Close to Nature

Probably the majority of humanity are feeling a closer relationship with nature these days. Slowly, unobtrusively we people have infringed upon the territory of nature and overwhelmed so much fawna and flora with air and water pollution, destruction of forests, contamination of all sorts. Now we might conjecture that nature is fighting back as so many parts of the world experience devastating fires and floods and drought as nature seeks to re-establish an equilibrium.

On a smaller scale, we might have a more personal, a closer daily experience of nature here in Cambodia. It’s very much a part of our lives. Here are three examples:

Just thirty minutes ago I was washing dishes after eating my rice and leftovers and I had my phone radio playing classical music. I couldn’t hear it, at full volume, because it is raining and the drops hitting the steel sheeting of the kitchen roof totally drowned out the music. And in the picture, the red bucket on the floor is to catch the nature–the raindrops–that are coming through a hole in the steel sheeting.

Lightning takes a huge toll on the people and cows of Cambodia. Practically every thunderstorm there are fatalities in one group or the other–or both, because daily life here is so close to and exposed to nature. In the photo are five cows killed by a lightning strike a few days ago.

We had a major power outage yesterday, caused by a faulty transformer that cut power to a large part of the country. Mechanical problems are matched by natural ones, though, as this snake on a utility pole discovered.

Bad Week for Animals

The last couple years the power situation in Phnom Penh improved but recently–in 2022–things have taken a turn for the worse. We have had more and more outages, some of them several hours long. We had one yesterday that lasted about 40 minutes and it turned out it was because of the above snake. He paid the ultimate price for inconveniencing a large part of the city.

Street Food

Street food is a major part of life in Phnom Penh.
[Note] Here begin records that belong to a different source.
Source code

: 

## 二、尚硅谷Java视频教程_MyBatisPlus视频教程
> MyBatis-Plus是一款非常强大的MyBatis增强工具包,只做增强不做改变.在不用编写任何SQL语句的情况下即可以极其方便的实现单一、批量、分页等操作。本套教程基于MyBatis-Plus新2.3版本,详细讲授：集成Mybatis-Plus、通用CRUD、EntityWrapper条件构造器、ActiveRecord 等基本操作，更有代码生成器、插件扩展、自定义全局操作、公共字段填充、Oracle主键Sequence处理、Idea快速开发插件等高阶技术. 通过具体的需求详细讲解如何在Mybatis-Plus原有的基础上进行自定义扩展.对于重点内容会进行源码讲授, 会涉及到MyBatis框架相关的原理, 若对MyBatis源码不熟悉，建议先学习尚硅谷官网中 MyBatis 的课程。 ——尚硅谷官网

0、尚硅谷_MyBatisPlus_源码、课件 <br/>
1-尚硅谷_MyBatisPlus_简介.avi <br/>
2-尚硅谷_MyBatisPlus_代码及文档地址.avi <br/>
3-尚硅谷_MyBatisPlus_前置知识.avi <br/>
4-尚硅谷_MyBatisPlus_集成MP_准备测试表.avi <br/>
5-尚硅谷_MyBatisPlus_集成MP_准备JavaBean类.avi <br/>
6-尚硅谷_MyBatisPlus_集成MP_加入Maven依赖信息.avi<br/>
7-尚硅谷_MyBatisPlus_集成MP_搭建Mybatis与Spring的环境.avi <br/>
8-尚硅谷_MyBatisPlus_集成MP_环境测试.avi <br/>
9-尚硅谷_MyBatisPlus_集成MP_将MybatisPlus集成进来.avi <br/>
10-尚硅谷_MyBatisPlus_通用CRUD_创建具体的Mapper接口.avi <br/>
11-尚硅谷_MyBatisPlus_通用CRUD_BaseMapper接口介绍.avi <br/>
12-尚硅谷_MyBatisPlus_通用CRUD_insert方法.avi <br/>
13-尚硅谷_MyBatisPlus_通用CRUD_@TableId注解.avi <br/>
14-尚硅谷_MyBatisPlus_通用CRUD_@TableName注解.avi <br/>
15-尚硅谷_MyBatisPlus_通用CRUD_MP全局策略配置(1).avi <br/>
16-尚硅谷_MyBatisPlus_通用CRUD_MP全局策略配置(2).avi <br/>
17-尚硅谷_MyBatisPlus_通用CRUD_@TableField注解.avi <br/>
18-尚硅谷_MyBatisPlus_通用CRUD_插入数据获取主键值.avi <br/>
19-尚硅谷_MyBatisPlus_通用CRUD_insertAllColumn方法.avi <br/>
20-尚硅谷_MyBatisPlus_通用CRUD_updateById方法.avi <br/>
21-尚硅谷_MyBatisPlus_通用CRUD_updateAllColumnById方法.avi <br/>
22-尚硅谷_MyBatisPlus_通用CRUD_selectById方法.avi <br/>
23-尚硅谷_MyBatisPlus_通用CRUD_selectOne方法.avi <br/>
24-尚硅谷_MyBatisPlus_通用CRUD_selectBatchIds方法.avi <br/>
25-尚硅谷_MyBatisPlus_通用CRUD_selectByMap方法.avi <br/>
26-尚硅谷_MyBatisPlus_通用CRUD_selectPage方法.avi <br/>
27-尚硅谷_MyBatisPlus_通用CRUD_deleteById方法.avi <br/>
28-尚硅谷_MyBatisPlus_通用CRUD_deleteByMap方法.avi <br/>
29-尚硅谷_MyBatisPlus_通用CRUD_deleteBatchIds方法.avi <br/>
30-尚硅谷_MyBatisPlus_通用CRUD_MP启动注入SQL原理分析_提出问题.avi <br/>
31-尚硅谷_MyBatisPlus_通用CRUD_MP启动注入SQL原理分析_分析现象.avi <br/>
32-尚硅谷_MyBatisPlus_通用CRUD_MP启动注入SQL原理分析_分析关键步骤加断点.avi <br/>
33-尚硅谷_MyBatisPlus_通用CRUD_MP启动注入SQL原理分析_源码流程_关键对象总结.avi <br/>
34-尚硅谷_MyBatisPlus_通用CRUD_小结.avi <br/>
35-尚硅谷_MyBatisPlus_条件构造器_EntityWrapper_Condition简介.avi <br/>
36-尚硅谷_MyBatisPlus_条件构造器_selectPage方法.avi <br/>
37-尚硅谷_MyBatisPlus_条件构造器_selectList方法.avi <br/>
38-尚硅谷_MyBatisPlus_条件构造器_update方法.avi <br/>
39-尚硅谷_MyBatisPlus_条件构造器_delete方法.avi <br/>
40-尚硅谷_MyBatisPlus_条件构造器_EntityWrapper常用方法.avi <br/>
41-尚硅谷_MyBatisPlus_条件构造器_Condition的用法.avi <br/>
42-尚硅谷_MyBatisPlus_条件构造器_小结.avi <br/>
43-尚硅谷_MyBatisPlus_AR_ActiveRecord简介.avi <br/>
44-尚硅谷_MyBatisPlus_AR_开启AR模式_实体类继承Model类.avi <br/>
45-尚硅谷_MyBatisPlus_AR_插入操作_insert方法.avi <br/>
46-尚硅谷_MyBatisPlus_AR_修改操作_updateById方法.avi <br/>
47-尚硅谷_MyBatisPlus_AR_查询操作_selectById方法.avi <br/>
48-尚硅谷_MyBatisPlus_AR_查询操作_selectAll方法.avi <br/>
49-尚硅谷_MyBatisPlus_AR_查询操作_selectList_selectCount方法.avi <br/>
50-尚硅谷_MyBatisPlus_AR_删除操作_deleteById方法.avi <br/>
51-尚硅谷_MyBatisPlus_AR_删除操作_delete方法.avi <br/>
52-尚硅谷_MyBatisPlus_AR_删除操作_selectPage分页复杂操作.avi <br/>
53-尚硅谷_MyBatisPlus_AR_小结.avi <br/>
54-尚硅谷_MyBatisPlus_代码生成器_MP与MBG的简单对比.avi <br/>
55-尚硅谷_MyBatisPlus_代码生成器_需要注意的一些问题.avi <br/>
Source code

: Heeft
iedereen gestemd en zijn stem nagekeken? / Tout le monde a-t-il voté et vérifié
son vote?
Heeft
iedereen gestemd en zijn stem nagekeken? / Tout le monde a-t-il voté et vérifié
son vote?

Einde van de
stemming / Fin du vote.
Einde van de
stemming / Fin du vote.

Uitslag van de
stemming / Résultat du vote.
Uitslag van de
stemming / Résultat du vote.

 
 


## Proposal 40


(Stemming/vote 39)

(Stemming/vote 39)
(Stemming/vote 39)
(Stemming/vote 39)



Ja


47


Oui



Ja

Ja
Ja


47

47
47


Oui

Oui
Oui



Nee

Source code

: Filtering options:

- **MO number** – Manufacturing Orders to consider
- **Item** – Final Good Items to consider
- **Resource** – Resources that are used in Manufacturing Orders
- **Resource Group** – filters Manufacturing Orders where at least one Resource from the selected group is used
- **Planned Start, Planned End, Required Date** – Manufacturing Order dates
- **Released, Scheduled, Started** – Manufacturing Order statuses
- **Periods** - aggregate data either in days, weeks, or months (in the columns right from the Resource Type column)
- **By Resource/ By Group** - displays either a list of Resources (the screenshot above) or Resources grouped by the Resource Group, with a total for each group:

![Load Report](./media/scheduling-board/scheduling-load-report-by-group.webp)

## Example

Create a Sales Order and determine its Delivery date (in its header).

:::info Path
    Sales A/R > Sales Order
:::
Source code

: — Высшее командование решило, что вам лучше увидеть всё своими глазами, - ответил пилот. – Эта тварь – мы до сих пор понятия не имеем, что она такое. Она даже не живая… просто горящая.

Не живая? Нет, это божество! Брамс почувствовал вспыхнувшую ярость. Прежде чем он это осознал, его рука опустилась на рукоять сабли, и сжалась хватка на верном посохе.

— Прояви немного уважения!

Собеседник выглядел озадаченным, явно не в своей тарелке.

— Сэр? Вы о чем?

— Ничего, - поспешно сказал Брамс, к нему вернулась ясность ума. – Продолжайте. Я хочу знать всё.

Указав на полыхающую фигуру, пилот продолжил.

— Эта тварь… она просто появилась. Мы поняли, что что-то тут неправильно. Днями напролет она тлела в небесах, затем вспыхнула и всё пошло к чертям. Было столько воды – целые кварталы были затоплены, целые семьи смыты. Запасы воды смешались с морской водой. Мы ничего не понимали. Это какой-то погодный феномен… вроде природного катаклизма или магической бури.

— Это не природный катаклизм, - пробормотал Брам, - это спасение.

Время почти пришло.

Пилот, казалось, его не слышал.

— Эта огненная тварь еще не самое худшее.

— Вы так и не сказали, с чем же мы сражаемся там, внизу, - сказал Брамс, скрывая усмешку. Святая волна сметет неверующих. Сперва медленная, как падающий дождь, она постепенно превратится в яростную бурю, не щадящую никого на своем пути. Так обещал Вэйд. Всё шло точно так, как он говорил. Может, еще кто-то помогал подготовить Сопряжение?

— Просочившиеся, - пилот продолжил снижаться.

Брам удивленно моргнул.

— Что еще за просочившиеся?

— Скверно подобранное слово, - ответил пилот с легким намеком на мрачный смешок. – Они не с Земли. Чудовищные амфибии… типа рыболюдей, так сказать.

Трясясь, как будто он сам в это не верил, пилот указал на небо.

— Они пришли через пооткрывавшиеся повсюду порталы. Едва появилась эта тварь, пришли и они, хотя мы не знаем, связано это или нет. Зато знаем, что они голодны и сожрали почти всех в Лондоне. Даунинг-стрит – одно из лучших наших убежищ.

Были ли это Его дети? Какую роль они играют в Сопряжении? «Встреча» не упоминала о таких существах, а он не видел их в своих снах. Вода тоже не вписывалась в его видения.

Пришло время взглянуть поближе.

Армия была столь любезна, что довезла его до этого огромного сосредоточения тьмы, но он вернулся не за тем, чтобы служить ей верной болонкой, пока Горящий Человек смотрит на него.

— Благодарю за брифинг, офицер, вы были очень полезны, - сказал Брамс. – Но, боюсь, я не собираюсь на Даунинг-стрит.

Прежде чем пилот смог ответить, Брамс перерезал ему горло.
Some of the little stands and stalls and carts are available only in the morning, others only at night, some all day long.

Here is a woman making some morning treat out on the street. Notice the charcoal fire, the main way of cooking in Cambodia.
I’m not sure what it is that the woman was steaming. It looks like it’s rice but there must be something special about it, particularly because it’s served in such a small portion.

All is not what it seems….

Cambodia has made some real improvements in its drive to move from a least-developed country to a medium-developed country. Not all improvements have been substantive and enduring, though. Take electrification. Just five or six years ago only 27% of the country had electricity. Today many more people have power–most of the time.

Sunday night some time after midnight I woke up and realized the power had just gone off. My fan was off and the white noise machine was silent. I figured there was nothing I could do about it and went back to sleep. Then the power coming back on 3 1/2 hours later woke me again because it made my electric alarm clock play a jingle.

Then in the Khmer Times newspaper we got this little article where the electricity company apologized for some error that knocked out the lights for all of Phnom Penh (1+ million people) and the surrounding counties and even Siem Reap 200 miles away.

When I got up I took a shower but then the water went off. It turns out the loss of electricity knocked out the water system, too!